Page extract:
▬▬▬

12. Certificate of Conformance: C of C – Certificate of Conformance (Compliance) must be
provided for each shipment and item in a shipment and include a statement that all applicable
specification(s), drawing(s), including reference to appropriate revision level(s), and purchase
order requirements have been met or exceeded.
13. Article Inspection/Test: All articles must be inspected and/or tested by Seller, as
necessary to assure full compliance with requirements prior to presentation for Buyer’s acceptance.
The fact that inspections and/or tests may be performed by Buyer does not relieve Seller of this
responsibility.
14. In-Process Inspection and Test: Seller shall identify inspection and test points
throughout the entire course of fabrication and assembly. Inspection and test points shall be
planned at appropriate stages to verify compliance of characteristics and parameters that cannot be
readily examined after subsequent assembly.
15. Final Inspection and Test: Seller shall assure that final inspection and test verified
compliance with all requirements specified by Buyer as well as Seller’s internal requirements.
Documented evidence of acceptance through prior examinations is acceptable verification.
16. First Article Inspection: When invoked on a PO, Seller shall perform a First Article
Inspection.
17. Records: Records of inspections, test and other quality control activities shall be retained
for a minimum of 5 years and be filed in a manner that will allow access within 24 hours.
18. Processing of Non Conformities: The Seller does not have the authority to perform
material review on any supplies or products that do not conform to contractual requirements.
Nonconforming products or supplies or processes must be reported to Buyer’s purchasing
department. Under no circumstance shall supplies, products, materials be shipped without prior
disposition from our Quality Department.
19. Sub-Tier Suppliers: It is the Seller’s responsibility to ensure that all of their sub-tier
suppliers meet all terms and conditions listed within this Agreement.
20. Changes: Buyer reserves the right to make changes in drawings, designs, specifications,
scope of work to be performed, time and place of delivery and method of transportation. If such
change is to be made, it will be evidenced in writing by Buyer.
21. Quality Audits by Buyer: Seller shall permit Buyer to conduct audits of Seller’s quality
system to evaluate the degree of compliance with ISO 9001 and/or contractual requirements.
Seller shall make available to Buyer during audits a copy of each specification, procedure, record
or special requirement deemed by Buyer to be necessary for proper evaluation. Buyer may use
one or more requirement specific assessment checklist during the audits to determine compliance.

▬▬▬

Supplied records:
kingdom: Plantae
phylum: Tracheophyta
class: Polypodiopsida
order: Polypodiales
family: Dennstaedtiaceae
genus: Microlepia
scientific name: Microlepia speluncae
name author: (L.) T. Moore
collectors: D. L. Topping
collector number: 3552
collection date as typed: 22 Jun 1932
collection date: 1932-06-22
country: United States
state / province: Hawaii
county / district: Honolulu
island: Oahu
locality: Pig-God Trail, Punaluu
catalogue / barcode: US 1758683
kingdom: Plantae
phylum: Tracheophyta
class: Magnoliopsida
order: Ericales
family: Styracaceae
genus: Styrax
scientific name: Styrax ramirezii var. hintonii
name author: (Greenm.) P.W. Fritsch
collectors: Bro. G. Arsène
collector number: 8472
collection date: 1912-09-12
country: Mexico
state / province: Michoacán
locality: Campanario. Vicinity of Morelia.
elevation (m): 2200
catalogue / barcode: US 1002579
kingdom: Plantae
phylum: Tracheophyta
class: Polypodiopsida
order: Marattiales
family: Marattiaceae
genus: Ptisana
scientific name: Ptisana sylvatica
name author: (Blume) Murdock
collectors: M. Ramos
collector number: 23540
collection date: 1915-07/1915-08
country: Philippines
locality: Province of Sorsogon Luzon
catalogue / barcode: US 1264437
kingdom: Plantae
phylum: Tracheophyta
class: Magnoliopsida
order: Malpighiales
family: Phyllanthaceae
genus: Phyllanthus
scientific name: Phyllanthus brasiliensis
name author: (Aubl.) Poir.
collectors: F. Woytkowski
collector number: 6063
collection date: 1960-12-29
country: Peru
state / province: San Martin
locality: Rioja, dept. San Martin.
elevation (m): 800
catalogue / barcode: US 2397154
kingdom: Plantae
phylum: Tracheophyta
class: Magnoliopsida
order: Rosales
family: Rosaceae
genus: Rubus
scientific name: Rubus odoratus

▬▬▬

Work order: Reproduce the part of the supplier quality terms from "Documented evidence of" to "to contractual requirements.". The items are separate from the supplier quality terms and are not connected to them.

Task solution:
Documented evidence of acceptance through prior examinations is acceptable verification.
16. First Article Inspection: When invoked on a PO, Seller shall perform a First Article
Inspection.
17. Records: Records of inspections, test and other quality control activities shall be retained
for a minimum of 5 years and be filed in a manner that will allow access within 24 hours.
18. Processing of Non Conformities: The Seller does not have the authority to perform
material review on any supplies or products that do not conform to contractual requirements.